Los Angeles Dodgers – No. 46
- Catcher
- Born: June 5, 1997 (age 29) Lake Charles, Louisiana, U.S.
- Bats: LeftThrows: Right

MLB debut
- July 31, 2024, for the Los Angeles Dodgers

MLB statistics (through September 27, 2026)
- Batting average: .205
- Home runs: 3
- Runs batted in: 28
- Stats at Baseball Reference

Teams
- Los Angeles Dodgers (2024–2025); Tampa Bay Rays (2025–2026); Los Angeles Dodgers (2026–present);

= Hunter Feduccia =

American baseball player (born 1997)

Hunter Feduccia (born June 5, 1997) is an American professional baseball catcher for the Los Angeles Dodgers of Major League Baseball (MLB). He has previously played in MLB for the Tampa Bay Rays. Feduccia played college baseball for the LSU Tigers and was selected by the Dodgers in the 12th round of the 2018 MLB draft.

==Career==
===Amateur career===
Feduccia played baseball at Barbe High School, where he hit .353 in his senior season and won three state championships. He went to Louisiana State University at Eunice for two seasons, and was voted Defensive Player of the Year both seasons. Feduccia transferred to Louisiana State University where he batted .233 in 56 games during the 2018 season.

===Los Angeles Dodgers===
Feduccia made his professional debut with the rookie–level Ogden Raptors in 2018 and was promoted to the Single–A Great Lakes Loons after only three games. In 2019, he split the season between Great Lakes and the High–A Rancho Cucamonga Quakes, hitting .275 in 72 games. Feduccia did not play in a game in 2020 due to the cancellation of the minor league season because of the COVID-19 pandemic. He was promoted to the Double–A Tulsa Drillers in 2021, where he hit .254 with 10 home runs and 35 RBI in 86 games. 2022 was split between Tulsa and Triple–A Oklahoma City Dodgers, and he hit .238 with 15 homers and 51 RBI between the two levels. In 2023 with Oklahoma City, he hit .279 with 11 homers and 57 RBI in 90 games.
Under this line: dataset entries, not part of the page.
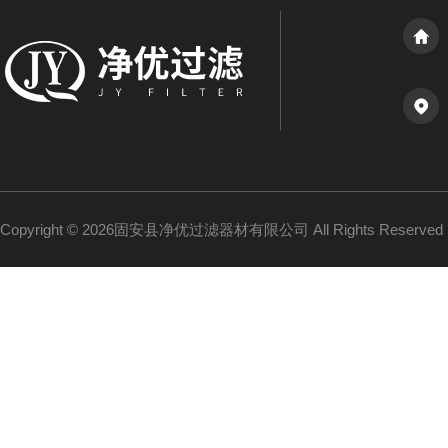
Copyright © 2026固安县净优过滤器材有限公司 All Rights Reserv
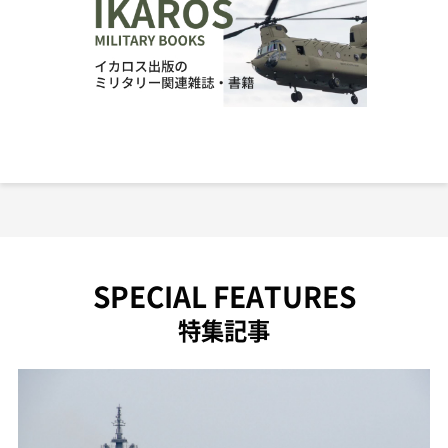
SPECIAL FEATURES
特集記事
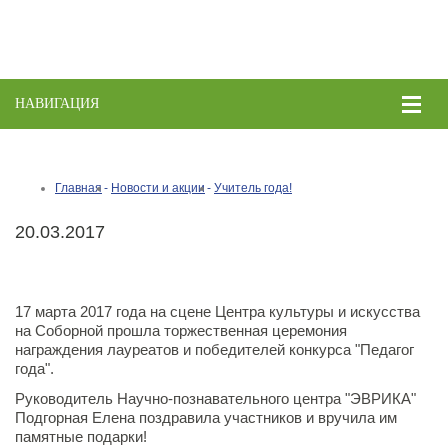
НАВИГАЦИЯ
Toggle
naviga
Главная
Новости и акции
Учитель года!
20.03.2017
17 марта 2017 года на сцене Центра культуры и искусства
на Соборной прошла торжественная церемония
награждения лауреатов и победителей конкурса "Педагог
года".
Руководитель Научно-познавательного центра "ЭВРИКА"
Подгорная Елена поздравила участников и вручила им
памятные подарки!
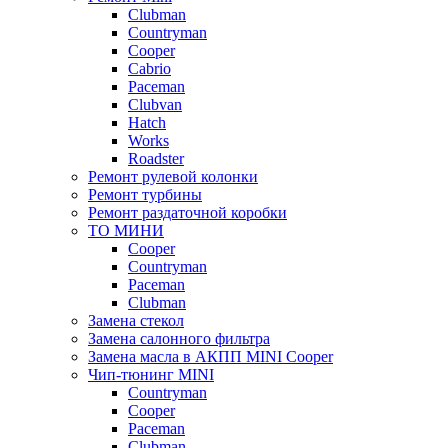
Clubman
Countryman
Cooper
Cabrio
Paceman
Clubvan
Hatch
Works
Roadster
Ремонт рулевой колонки
Ремонт турбины
Ремонт раздаточной коробки
ТО МИНИ
Cooper
Countryman
Paceman
Clubman
Замена стекол
Замена салонного фильтра
Замена масла в АКПП MINI Cooper
Чип-тюнинг MINI
Сountryman
Сooper
Paceman
Clubman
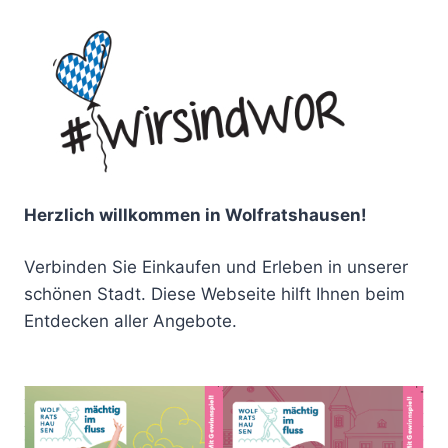
Herzlich willkommen in Wolfratshausen!
Verbinden Sie Einkaufen und Erleben in unserer
schönen Stadt. Diese Webseite hilft Ihnen beim
Entdecken aller Angebote.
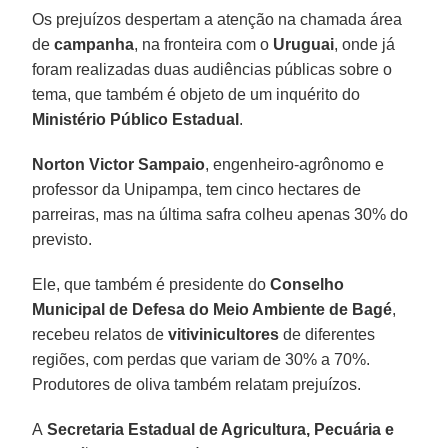
Os prejuízos despertam a atenção na chamada área
de
campanha
, na fronteira com o
Uruguai
, onde já
foram realizadas duas audiências públicas sobre o
tema, que também é objeto de um inquérito do
Ministério Público Estadual
.
Norton Victor Sampaio
, engenheiro-agrônomo e
professor da Unipampa, tem cinco hectares de
parreiras, mas na última safra colheu apenas 30% do
previsto.
Ele, que também é presidente do
Conselho
Municipal de Defesa do Meio Ambiente de Bagé
,
recebeu relatos de
vitivinicultores
de diferentes
regiões, com perdas que variam de 30% a 70%.
Produtores de oliva também relatam prejuízos.
A
Secretaria Estadual de Agricultura, Pecuária e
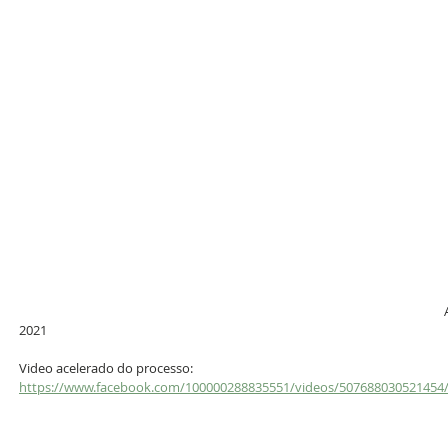
2021
Video acelerado do processo:
https://www.facebook.com/100000288835551/videos/507688030521454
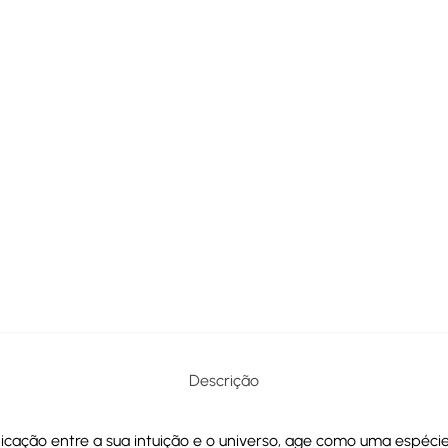
Descrição
ção entre a sua intuição e o universo, age como uma espécie 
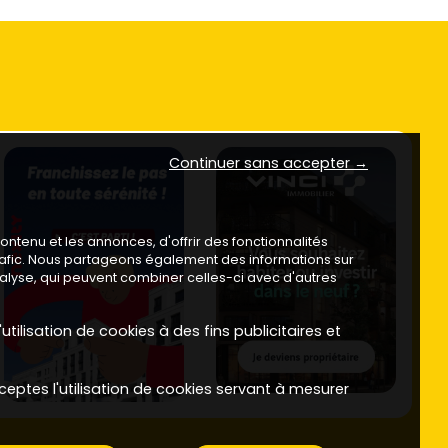
Continuer sans accepter →
ntenu et les annonces, d'offrir des fonctionnalités
trafic. Nous partageons également des informations sur
analyse, qui peuvent combiner celles-ci avec d'autres
utilisation de cookies à des fins publicitaires et
ceptes l'utilisation de cookies servant à mesurer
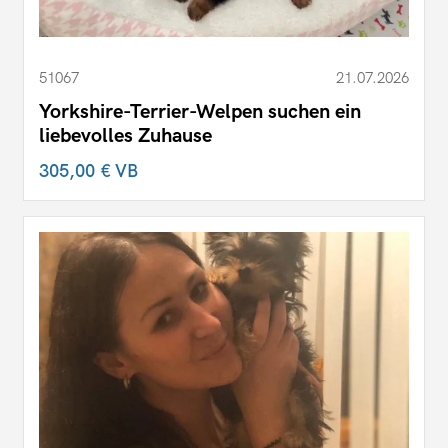
51067
21.07.2026
Yorkshire-Terrier-Welpen suchen ein
liebevolles Zuhause
305,00 €
VB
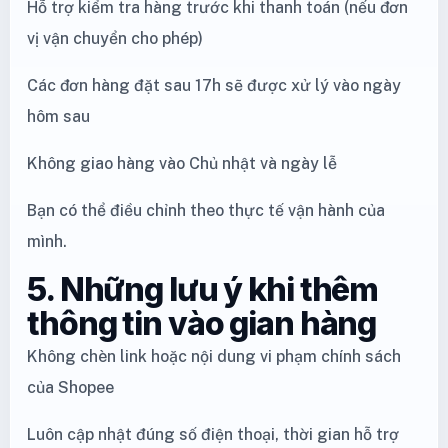
Hỗ trợ kiểm tra hàng trước khi thanh toán (nếu đơn
vị vận chuyển cho phép)
Các đơn hàng đặt sau 17h sẽ được xử lý vào ngày
hôm sau
Không giao hàng vào Chủ nhật và ngày lễ
Bạn có thể điều chỉnh theo thực tế vận hành của
mình.
5. Những lưu ý khi thêm
thông tin vào gian hàng
Không chèn link hoặc nội dung vi phạm chính sách
của Shopee
Luôn cập nhật đúng số điện thoại, thời gian hỗ trợ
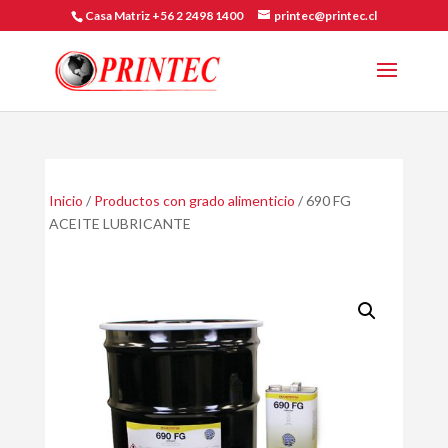
Casa Matriz +56 2 2498 1400
printec@printec.cl
Inicio
/
Productos con grado alimenticio
/ 690 FG
ACEITE LUBRICANTE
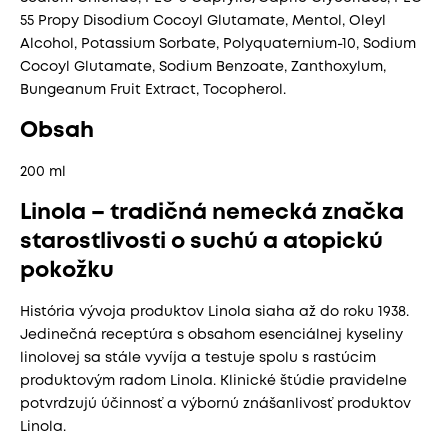
55 Propy Disodium Cocoyl Glutamate, Mentol, Oleyl
Alcohol, Potassium Sorbate, Polyquaternium-10, Sodium
Cocoyl Glutamate, Sodium Benzoate, Zanthoxylum,
Bungeanum Fruit Extract, Tocopherol.
Obsah
200 ml
Linola – tradičná nemecká značka
starostlivosti o suchú a atopickú
pokožku
História vývoja produktov Linola siaha až do roku 1938.
Jedinečná receptúra s obsahom esenciálnej kyseliny
linolovej sa stále vyvíja a testuje spolu s rastúcim
produktovým radom Linola. Klinické štúdie pravidelne
potvrdzujú účinnosť a výbornú znášanlivosť produktov
Linola.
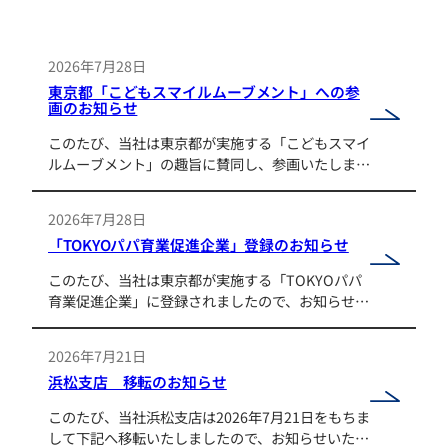
2026年7月28日
東京都「こどもスマイルムーブメント」への参
画のお知らせ
このたび、当社は東京都が実施する「こどもスマイ
ルムーブメント」の趣旨に賛同し、参画いたしまし
たので、お知らせいたします。 「こどもスマイル
ムーブメント」は、「チルドレンファースト」の社
2026年7月28日
会の実現に向け、…
「TOKYOパパ育業促進企業」登録のお知らせ
このたび、当社は東京都が実施する「TOKYOパパ
育業促進企業」に登録されましたので、お知らせい
たします。 「TOKYOパパ育業促進企業」は、男性
従業員の育業（育児休業）取得を積極的に推進する
2026年7月21日
企業を、東…
浜松支店 移転のお知らせ
このたび、当社浜松支店は2026年7月21日をもちま
して下記へ移転いたしましたので、お知らせいたし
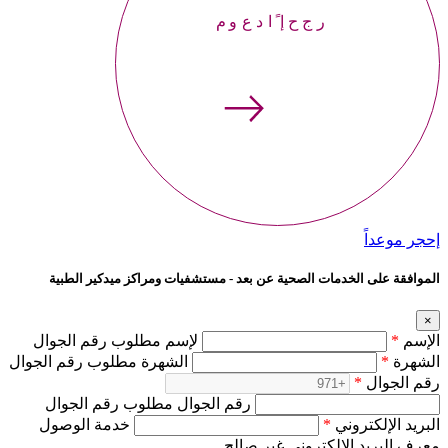
إحجر موعداً
إحجر موعداً
الموافقة على الخدمات الصحية عن بعد - مستشفيات ومراكز ميدكير الطبية
×
الإسم
*
لإسم مطلوب رقم الجوال
الشهرة
*
الشهرة مطلوب رقم الجوال
رقم الجوال
*
رقم الجوال مطلوب رقم الجوال
البريد الإلكتروني
*
خدمة الوصول
معرف البريد الإلكتروني غير صالح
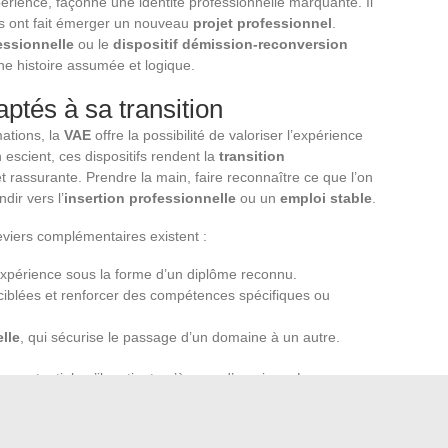
rience, façonne une identité professionnelle marquante. Il
s ont fait émerger un nouveau
projet professionnel
.
essionnelle
ou le
dispositif démission-reconversion
une histoire assumée et logique.
daptés à sa transition
mations, la
VAE
offre la possibilité de valoriser l’expérience
 escient, ces dispositifs rendent la
transition
t rassurante. Prendre la main, faire reconnaître ce que l’on
dir vers l’
insertion professionnelle
ou un
emploi stable
.
eviers complémentaires existent :
’expérience sous la forme d’un diplôme reconnu.
 ciblées et renforcer des compétences spécifiques ou
lle
, qui sécurise le passage d’un domaine à un autre.
 potentiel qu’il ne tient qu’à vous d’exprimer. Les
euvent compter sur des accompagnements adaptés pour
ofessionnel
. Ce sont vos choix, mis en perspective avec
 un
emploi porteur de sens
et fidèle à votre vision du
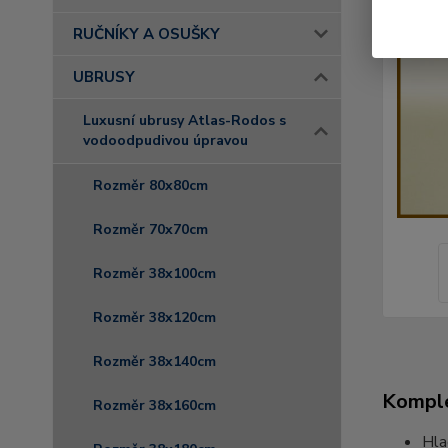
RUČNÍKY A OSUŠKY
UBRUSY
Luxusní ubrusy Atlas-Rodos s
vodoodpudivou úpravou
Rozměr 80x80cm
Rozměr 70x70cm
Rozměr 38x100cm
Rozměr 38x120cm
Rozměr 38x140cm
Komple
Rozměr 38x160cm
Hla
Feduccia was added to the Dodgers 40-man roster on November 14, 2023, in order to be protected from the Rule 5 draft. He was optioned back to Oklahoma City to begin the 2024 season and was promoted to the major leagues for the first time on July 27. He made his MLB debut as a pinch hitter against the San Diego Padres on July 31 and flew out. He recorded his first major league hit on August 25 off of Drew Rasmussen of the Tampa Bay Rays. Feduccia had 12 at-bats in five games in the majors, with four hits and one RBI. In 82 games for Oklahoma City, he batted .284 with six homers and 54 RBI.

Feduccia was optioned to the Triple-A Oklahoma City Comets to begin the 2025 season. In 79 games, he batted .290 with nine home runs and 52 RBI. Feduccia also had three at-bats over two games for the Dodgers without recording a hit.

===Tampa Bay Rays===
On July 31, 2025, Feduccia was traded by the Dodgers to the Tampa Bay Rays in exchange for Paul Gervase, Ben Rortvedt and Adam Serwinowski. He made 36 appearances down the stretch, batting .151/.265/.209 with eight RBI and one stolen bases.

On May 20, 2026, Feduccia hit his first career home run off of Shane Baz of the Baltimore Orioles.

===Los Angeles Dodgers (second stint)===
On August 3, 2026, Feduccia was re-acquired by the Dodgers (along with Jacob Kmatz) from the Tampa Bay Rays in exchange for Jack Suwinski and international bonus pool money.